Artık carve'ün İngilizce içindeki anlamı hakkında daha fazla bilgi sahibi olduğunuza göre, seçilen örnekler aracılığıyla bunların nasıl kullanılacağını ve nasıl yapılacağını öğrenebilirsiniz. onları okuyun. Ve önerdiğimiz ilgili kelimeleri öğrenmeyi unutmayın. Web sitemiz sürekli olarak yeni kelimeler ve yeni örneklerle güncellenmektedir, böylece bilmediğiniz diğer kelimelerin anlamlarını İngilizce içinde arayabilirsiniz.

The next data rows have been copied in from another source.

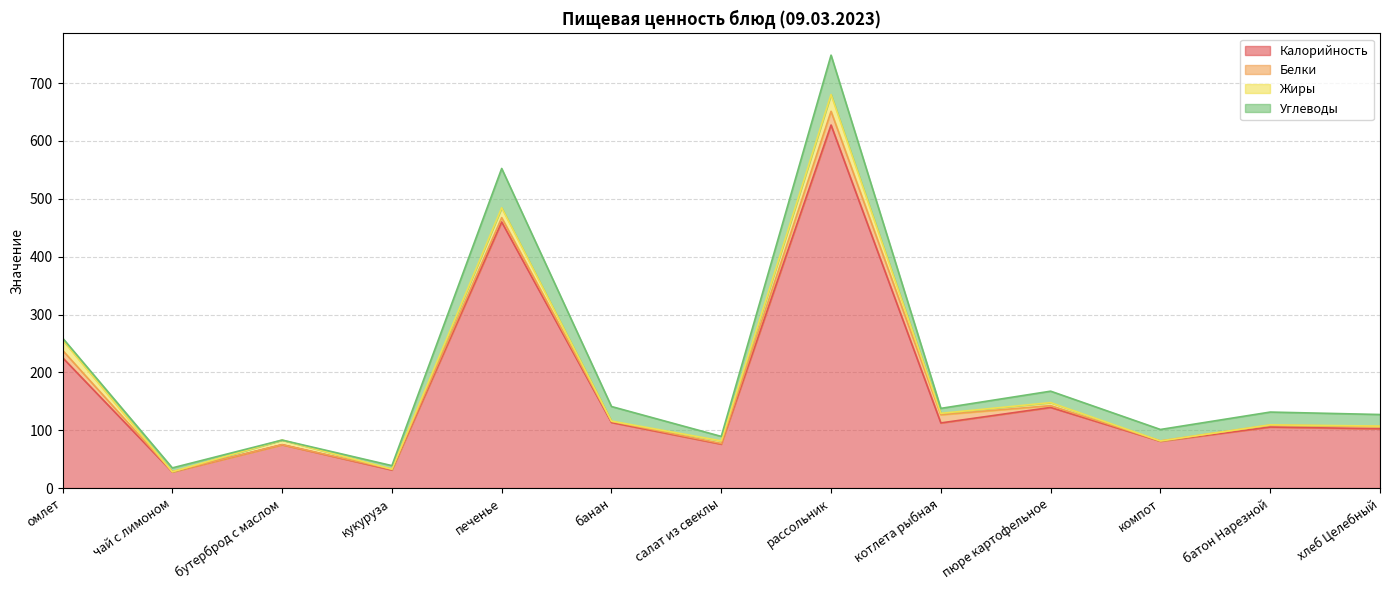

At which label does Калорийность reach its peak?

рассольник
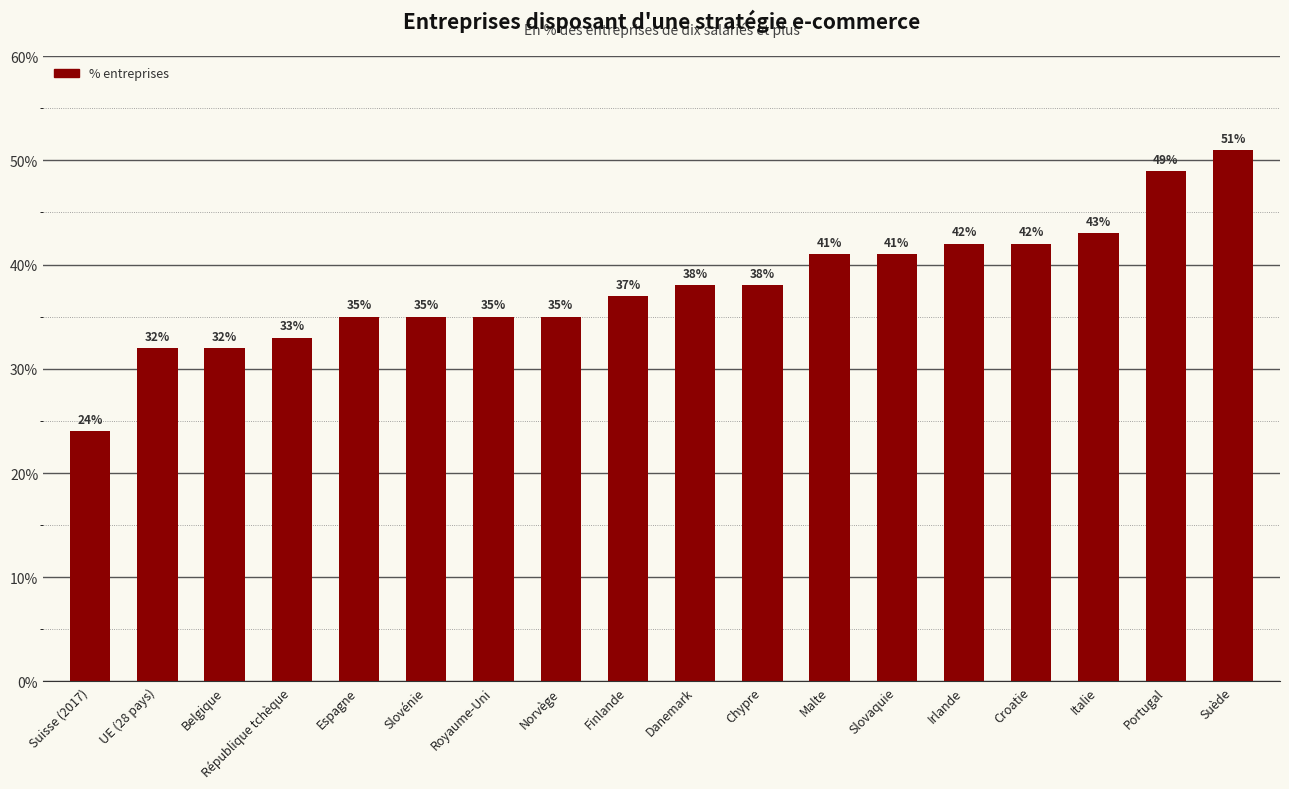

What is the difference between the maximum and second lowest values?

19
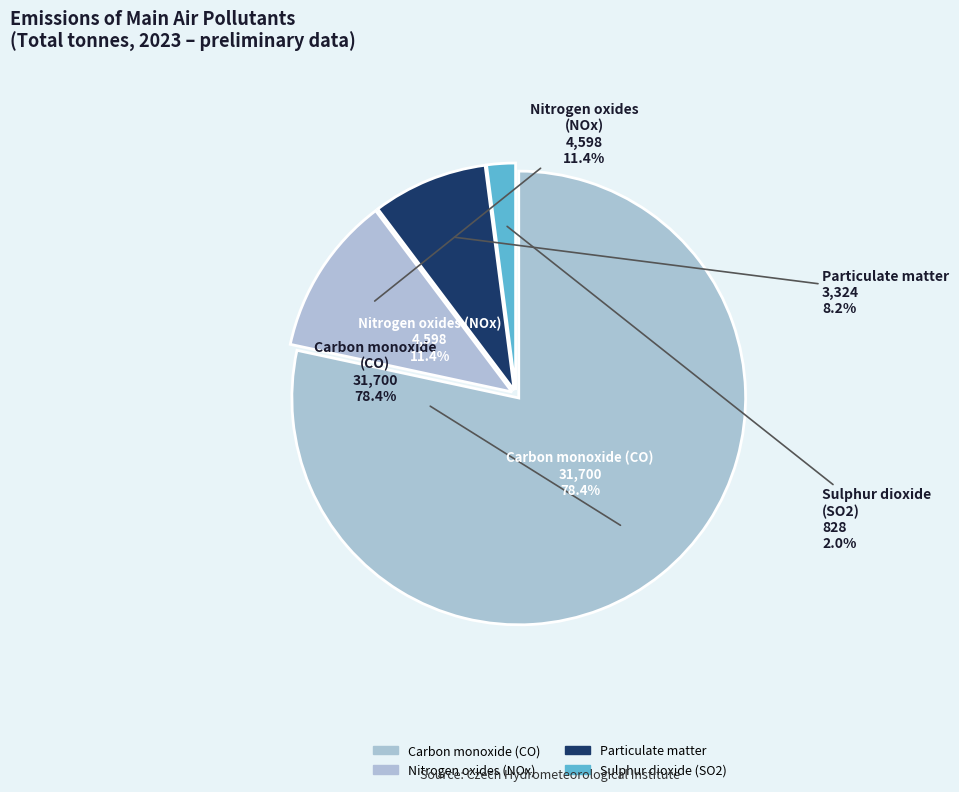

To the nearest percent, what percentage of the pie is Nitrogen oxides (NOx)?

11%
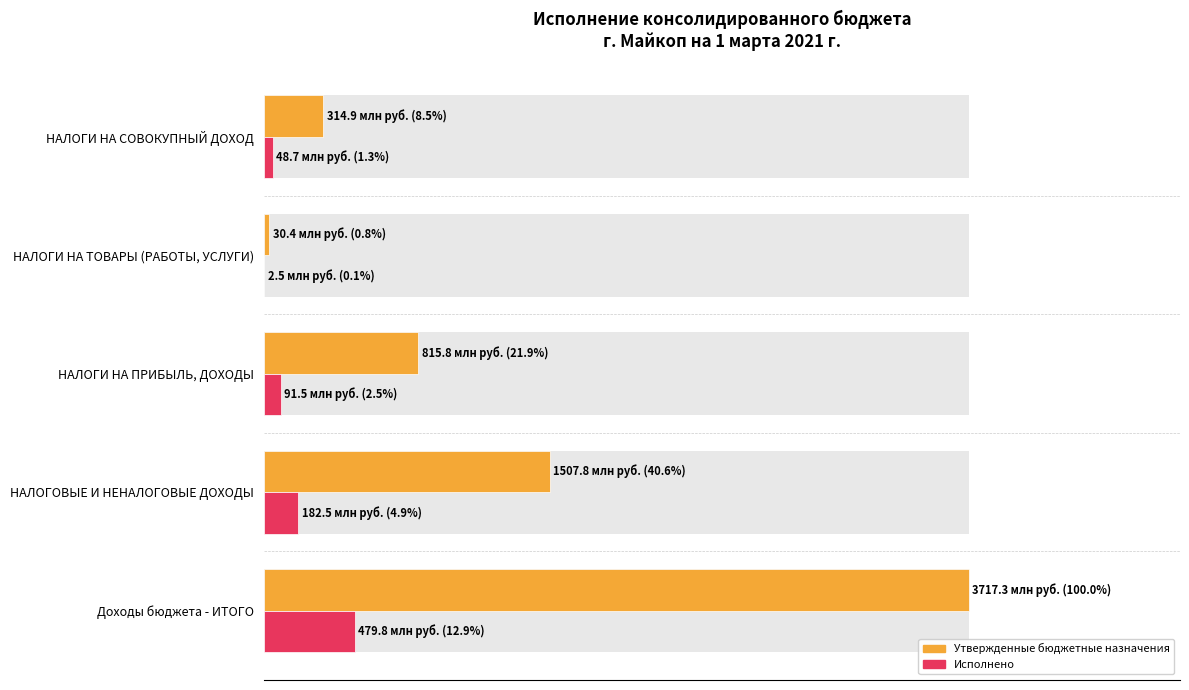

Rank the series by their average value, from lowest to highest.

Исполнено, Утвержденные бюджетные назначения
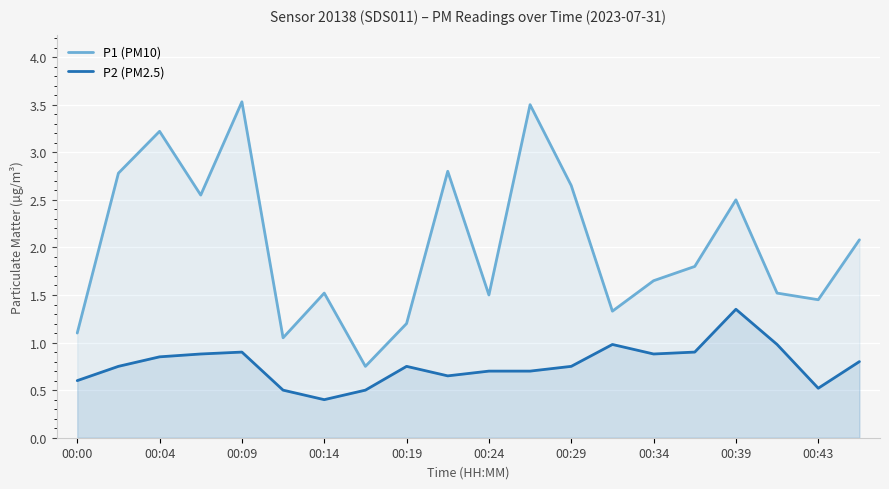

True or false: P1 (PM10) and P2 (PM2.5) intersect in this chart.

False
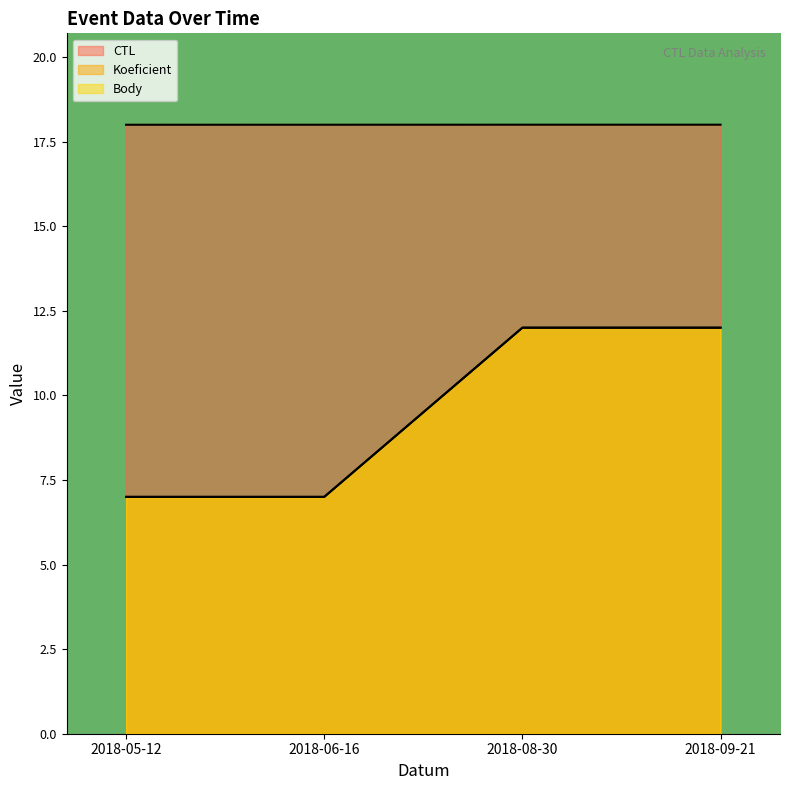

List the labels in order of Koeficient value, smallest first.

2018-05-12, 2018-06-16, 2018-08-30, 2018-09-21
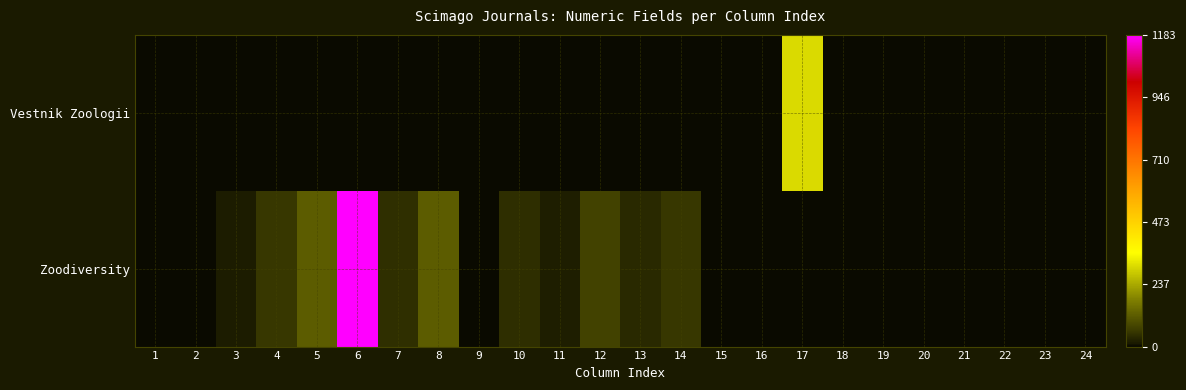

Between 14 and 24, which is larger?

14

İngilizce hakkında bilginiz var mı

İngilizce, İngiltere'ye göç eden ve 1400 yılı aşkın bir süre içinde gelişen Germen kabilelerinden gelmektedir. İngilizce, Çince ve İspanyolca'dan sonra dünyada en çok konuşulan üçüncü dildir. En çok öğrenilen ikinci dildir. ve yaklaşık 60 egemen ülkenin resmi dilidir.Bu dil, ikinci ve yabancı dil olarak anadili konuşanlardan daha fazla sayıda konuşmacıya sahiptir.İngilizce aynı zamanda Birleşmiş Milletler, Avrupa Birliği ve diğer birçok uluslararası kuruluşun ortak resmi dilidir. ve bölgesel organizasyonlar. Günümüzde dünyanın her yerindeki İngilizce konuşanlar nispeten kolaylıkla iletişim kurabiliyor.